> _Data under study_:
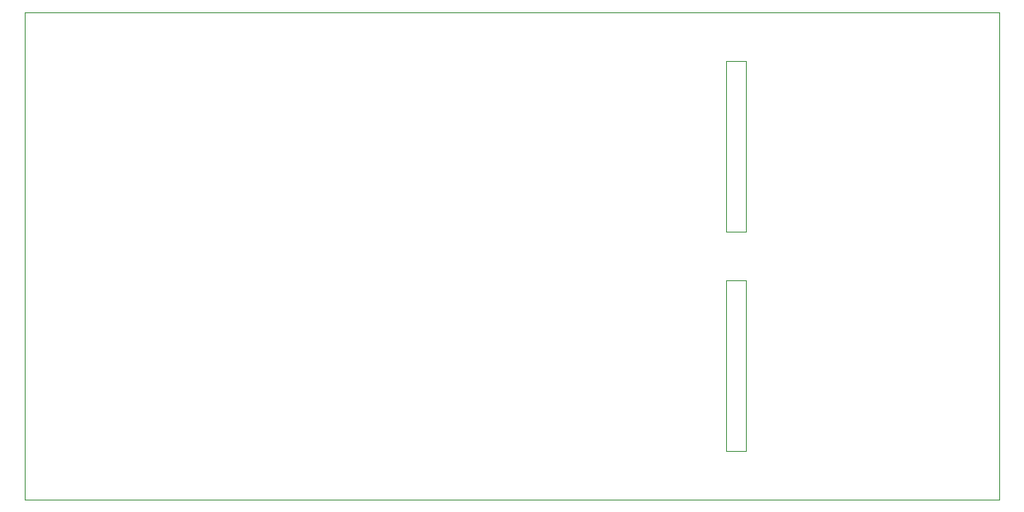
<source format=gbr>
%TF.GenerationSoftware,KiCad,Pcbnew,9.0.2*%
%TF.CreationDate,2025-06-13T16:07:32+08:00*%
%TF.ProjectId,DSCHG_TSMP,44534348-475f-4545-934d-502e6b696361,rev?*%
%TF.SameCoordinates,Original*%
%TF.FileFunction,Profile,NP*%
%FSLAX46Y46*%
G04 Gerber Fmt 4.6, Leading zero omitted, Abs format (unit mm)*
G04 Created by KiCad (PCBNEW 9.0.2) date 2025-06-13 16:07:32*
%MOMM*%
%LPD*%
G01*
G04 APERTURE LIST*
%TA.AperFunction,Profile*%
%ADD10C,0.050000*%
%TD*%
G04 APERTURE END LIST*
D10*
X222000000Y-75000000D02*
X224000000Y-75000000D01*
X224000000Y-92500000D01*
X222000000Y-92500000D01*
X222000000Y-75000000D01*
X222000000Y-97500000D02*
X224000000Y-97500000D01*
X224000000Y-115000000D01*
X222000000Y-115000000D01*
X222000000Y-97500000D01*
X150000000Y-70000000D02*
X250025400Y-70000000D01*
X250025400Y-120000000D01*
X150000000Y-120000000D01*
X150000000Y-70000000D01*
M02*

</source>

> _What needs to be done_: In the material above, find each line containing the word "LIST" and copy it.

> _Answer space_:
G04 APERTURE LIST*
G04 APERTURE END LIST*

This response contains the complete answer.